Jetzt macht sie auch noch Musik?“ wird sich am heutigen Releasefreitag sicherlich ein Großteil der Menschen gedacht haben. Sie – das ist ist Dita Von Teese. Sie, die weltweit berühmte Burlesque-Tänzerin aus Michigan, das Model, die Businessfrau, die Schauspielerin, die Ex-Frau von Schock-Künstler Marylin Manson und nun also auch: die Sängerin.

Ja! Ja, die Frau, deren Äußerliches direkt aus einem Hollywoodfilm der goldenen Zwanziger entspringen könnte, hat sich vor’s Mikro gewagt und ein komplettes Album produziert, nachdem sie in der Vergangenheit bereits bei Monarchy und dem südafrikanischen Rap-Rave-Duo DIE ANTWOORD als Featuregast fungierte.

Das Cover ihres selbstbetitelten Albums schmückt die 45-Jährige allerdings nicht allein. Neben ihr trohnt der französische Musiker Sébastien Tellier. Der Künstler, der sich 2004 mit „La ritounelle“ einen lebenslangen Wahnsinnserfolg sicherte, erfüllte sich mit dem gemeinsamen Projekt einen langersehnten Traum: ein Album für eine ihn inspirierende Frau komponieren.

DITA VON TEESE“ ist ein Experiment. Die Tausendsassarin singt mal auf Englisch, mal auf Französisch. Zwischen verträumten Passagen, erotischen Chason-Anschlägen und elektronischen Begleitungen findet hier alles seinen Platz. Der Longplayer klingt zurückhaltend-verrucht, dabei hochwertig und anmutig. Und wie Heather Renée Sweet, so ihr bürgerlicher Name, so ins Mikro haucht, klingt es, als würde sie seit Jahren den lieben langen Tag nichts anderes tun. Wie in jedem ihrer Tätigkeitsbereiche versprüht sie verschwenderisch Glamour, als gebe es kein Morgen.

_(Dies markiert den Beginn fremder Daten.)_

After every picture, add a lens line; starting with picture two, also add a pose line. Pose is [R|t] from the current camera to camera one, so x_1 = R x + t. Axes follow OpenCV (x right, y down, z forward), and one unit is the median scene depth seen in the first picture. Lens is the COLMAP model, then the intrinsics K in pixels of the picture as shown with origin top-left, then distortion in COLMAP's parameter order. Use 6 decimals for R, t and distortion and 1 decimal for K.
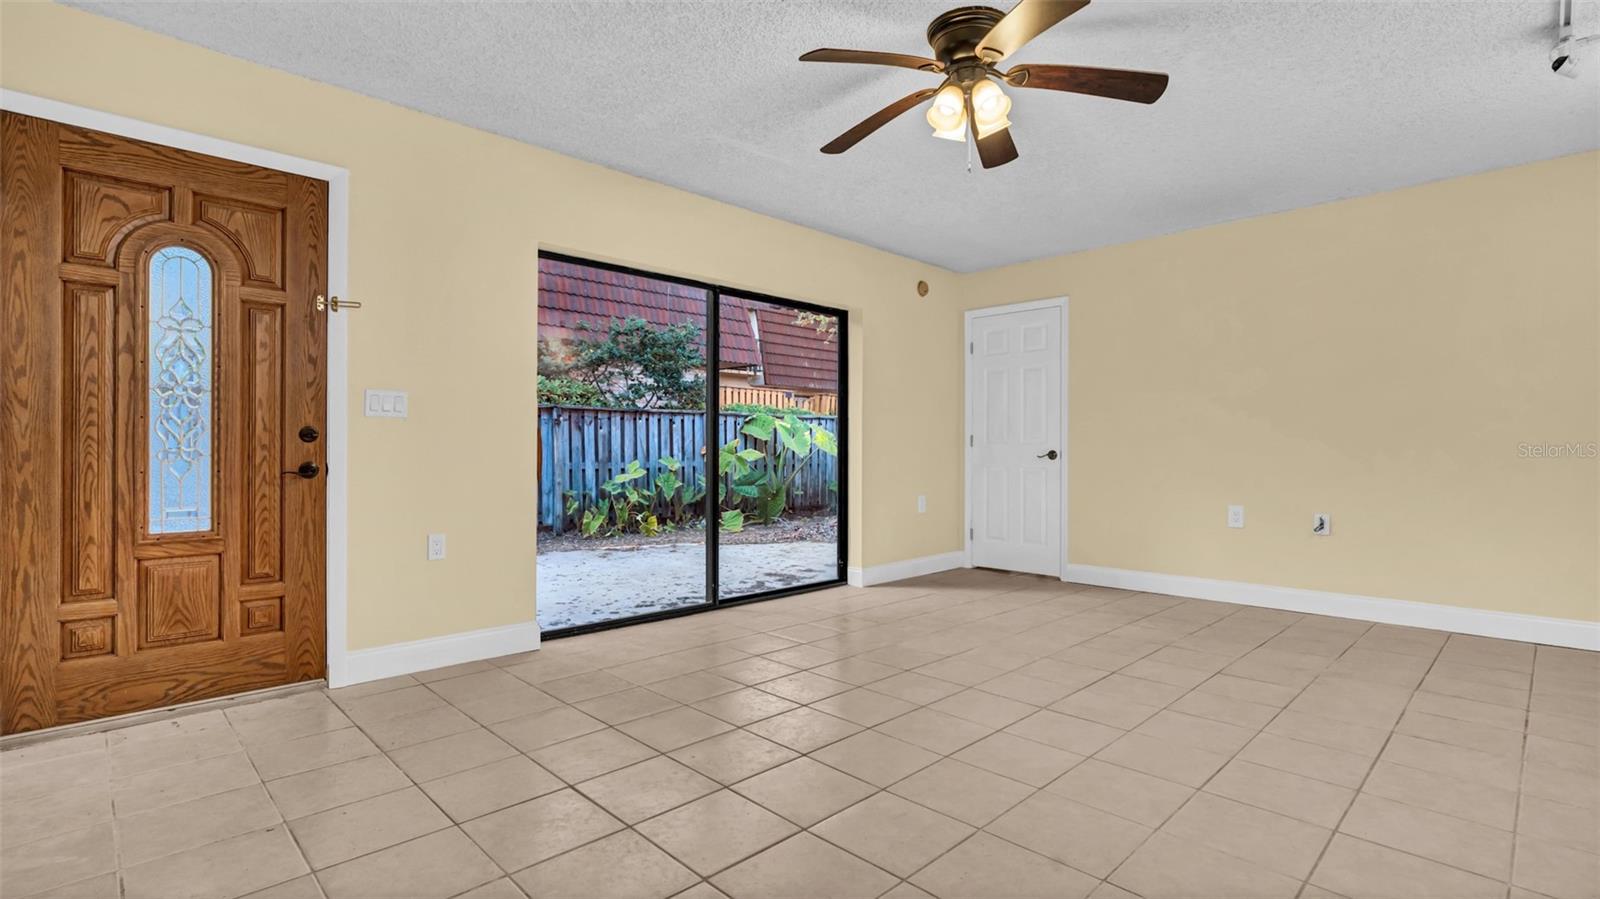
lens RADIAL K [[738.3, 0, 770.7], [0, 738.3, 451.2], [0, 0, 1]] dist [-0.005717, 0.002166]
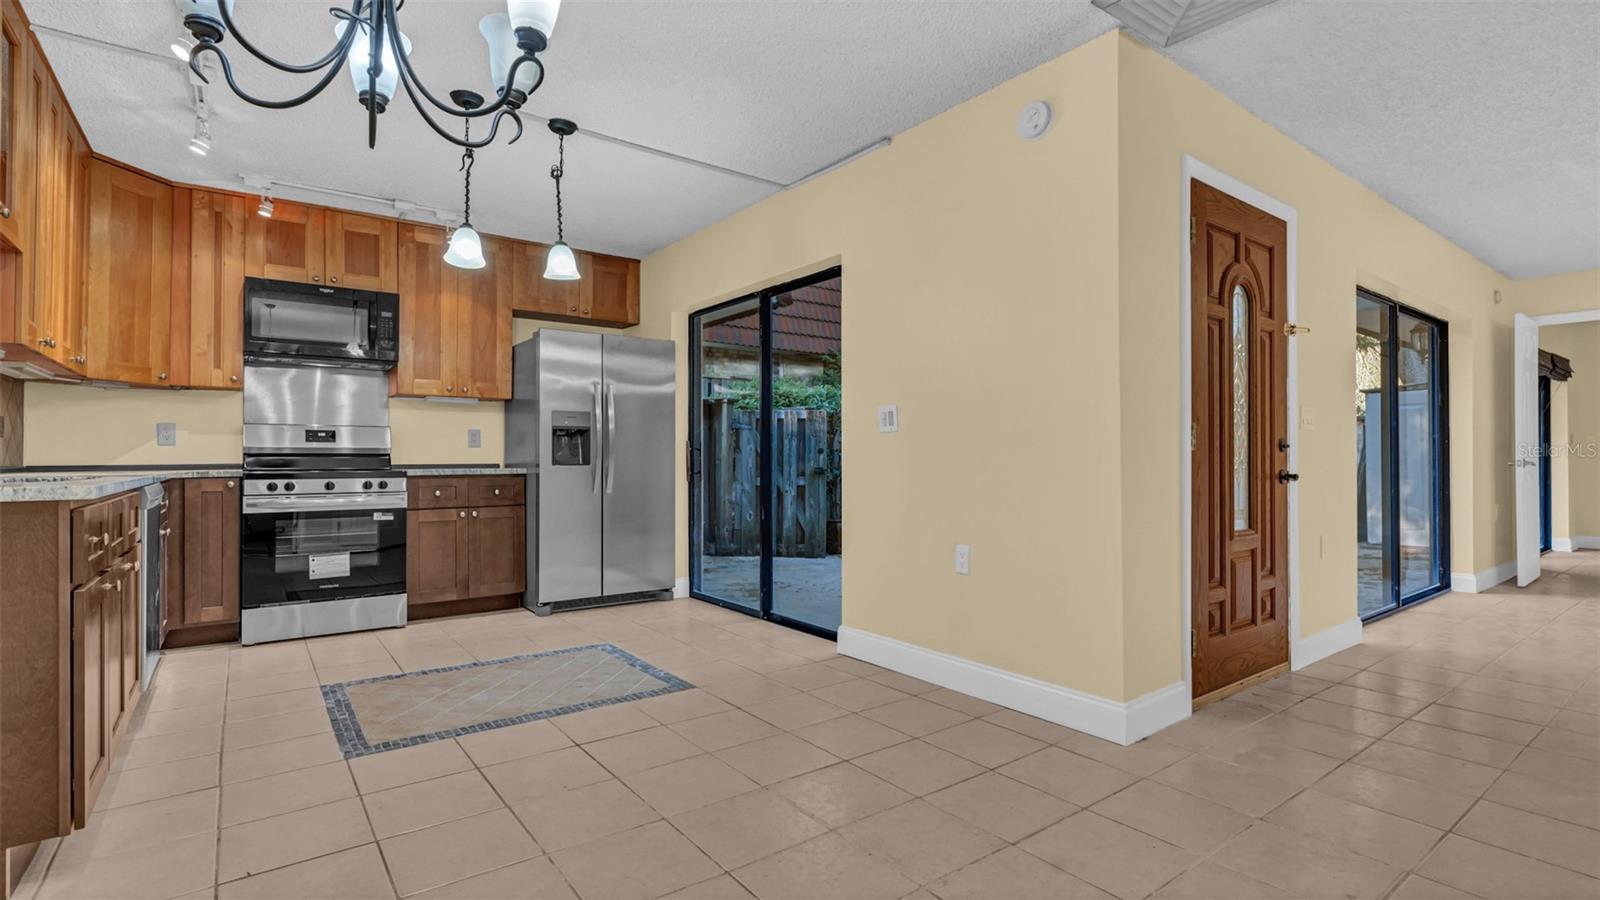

Bereits die am Ende des letzten Jahres erschienene Singleauskopplung „Rendez-vous“ versprach ein unkonventionelles Album, das aus Schubladen und Mustern fällt, dem Zeitgeist des Jahres 2018 entflieht und den Hörer an ferne, längst vergessene Orte führt. Ein, man benutzt dieses Adjektiv in solch einem Kontext viel zu selten, sexy Album, welches textlich ferner an eine Lana Del Rey erinnert, musikalisch aber vergeblich Konkurrenz sucht.

Ich, als allgemeiner Fan der atemberaubenden Dame, bewundere die Arbeit mit Sébastien Tellier. Schlußendlich stellt sich die Frage: Worauf dürfen wir uns als nächstes freuen, liebe Dita?